How to make Leveraged Buyout (LBO) model
66When a company want to acquire other company, they must know the what is the price of the company pricecesly. As their principle, they does want loss in buying new company. They does not want pay a rubbish with high price.
A method of value a company is leverage buy out. According Weston et. al (2002, p. 177) The LBO concept was to purchase a public company with substant-operations, reduce debt from operating cash flows and harvest the investment by taking the firm public again within a 3 to 5 year holding period.
The buyer will buy a company with high debt. I think most English Premier League club like Liverpool and Manchester United was bought by LBO. Malcom Glazer - the famous United States busineessman bought MU with high debt and so Tom Hicks and Gillet do.
If you want make the LBO model, you should follow these steps.
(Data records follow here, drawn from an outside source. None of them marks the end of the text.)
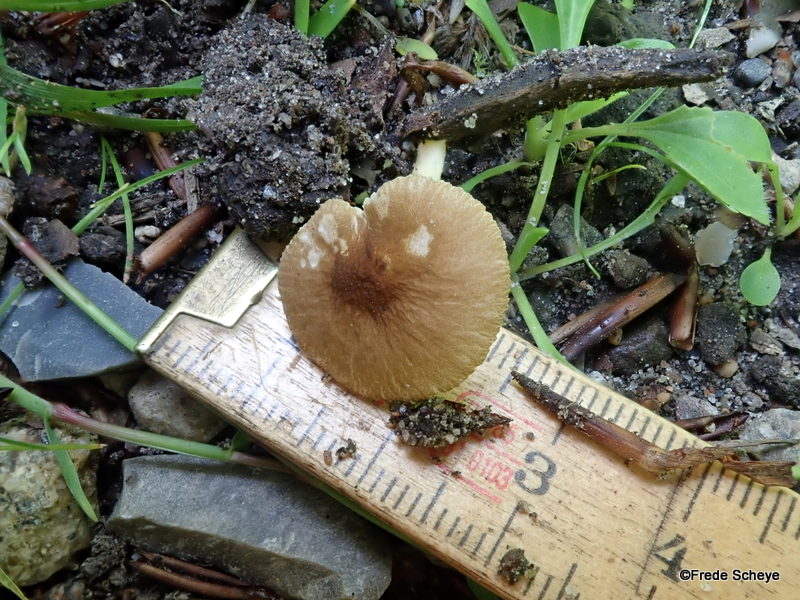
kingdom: Fungi
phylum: Basidiomycota
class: Agaricomycetes
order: Agaricales
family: Pluteaceae
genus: Pluteus
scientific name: Pluteus vellingae
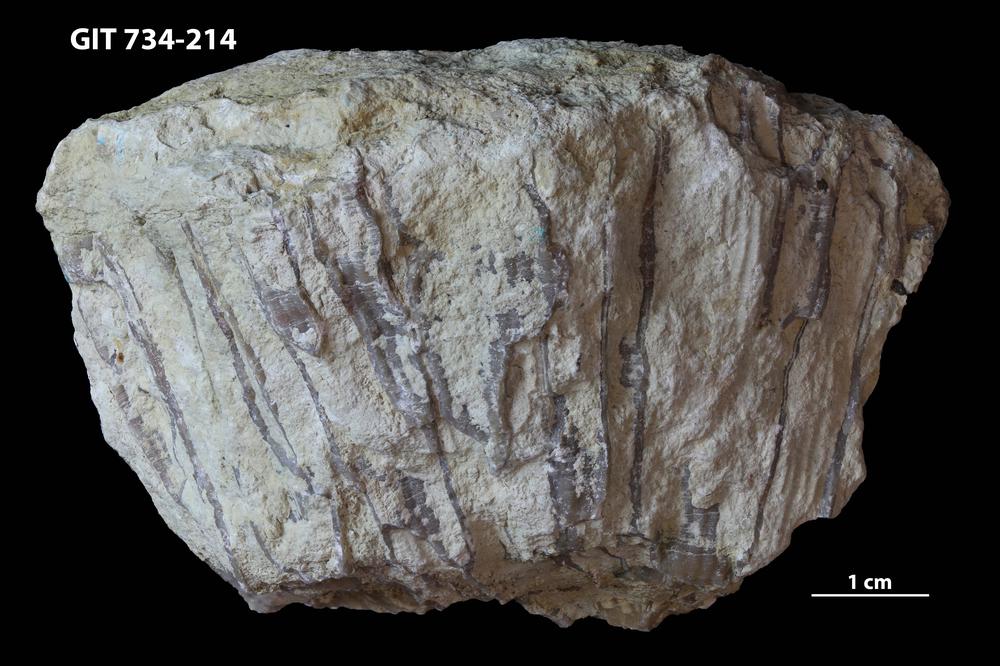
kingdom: Animalia
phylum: Cnidaria
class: Anthozoa
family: Cateniporidae
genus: Catenipora
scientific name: Catenipora
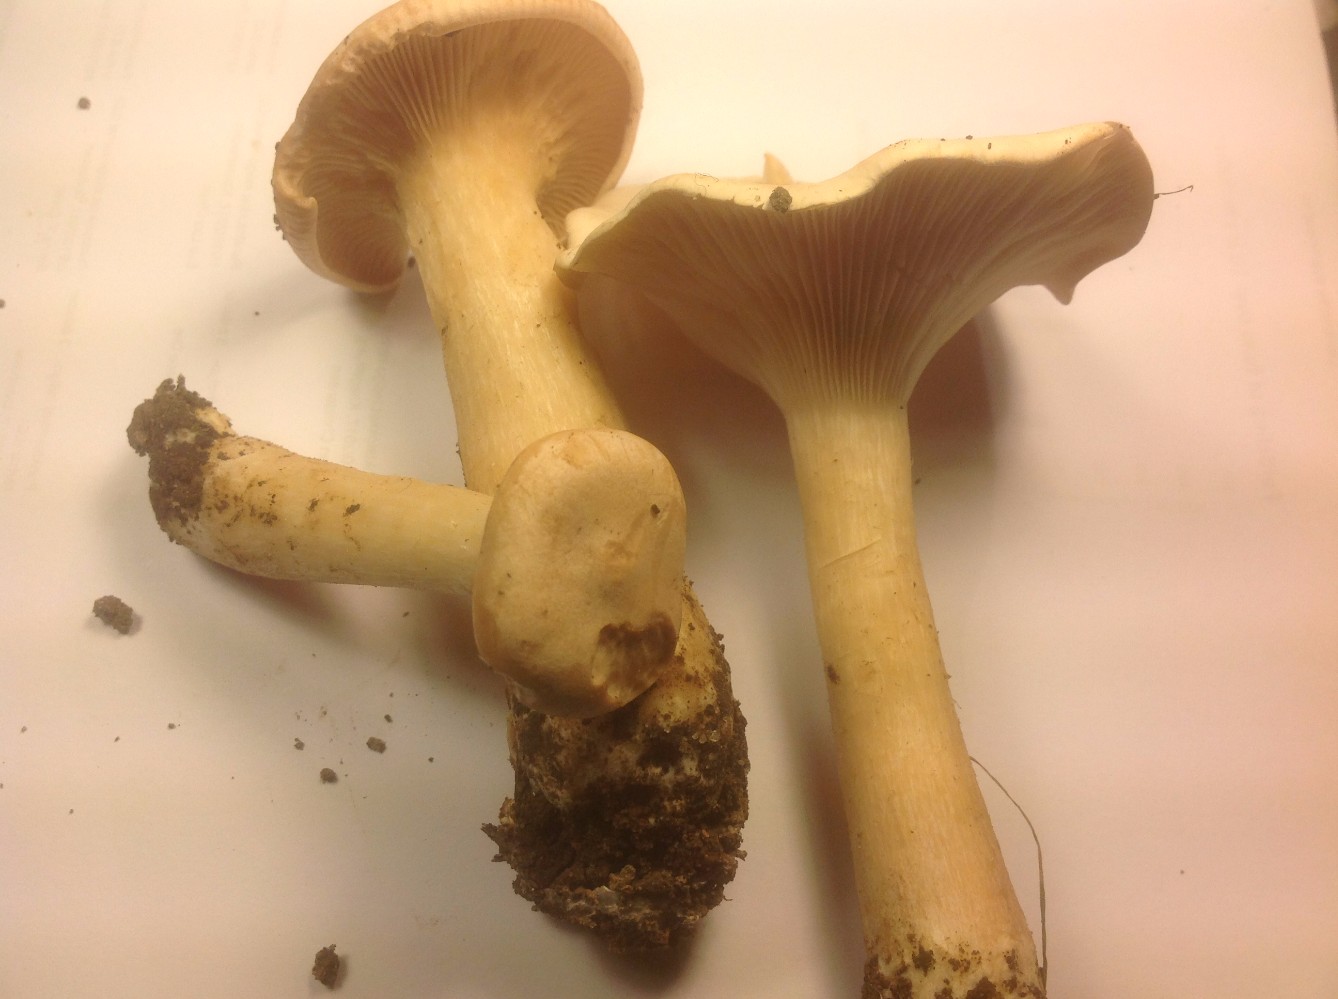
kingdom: Fungi
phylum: Basidiomycota
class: Agaricomycetes
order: Agaricales
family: Tricholomataceae
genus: Infundibulicybe
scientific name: Infundibulicybe geotropa
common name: stor tragthat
1.Determine your term (time length) of model. Most analysis use five years term. Therefore you need a three years later financial statement. Calculate the growth rate by comparing year to year progress.
2. Make capital structures follow senior debt, mezzazine debt and equity. For example you want buy the footbal club for 200 million. You divide the debt into : £ 100 million for senior debt, £ 50 million for mezzazine debt, and £ 50 for equity.
3. Put three years of historical data of income statement into microsoft excel. You should provide balance sheet and cash flow too.
4. Calculate important financial ratios such as inventory turnover, AP days outstanding and AR turnover
5.Create the debt payment schedule. You should plan how long you settle the debt.
6. Calculate the exit value of LBO. Plan your time when exit from the LBO. For example, plan to exit for five years or seven years
7. Calculate the annual return on investment based on your asumption. This value will determine whether you run the LBO or not.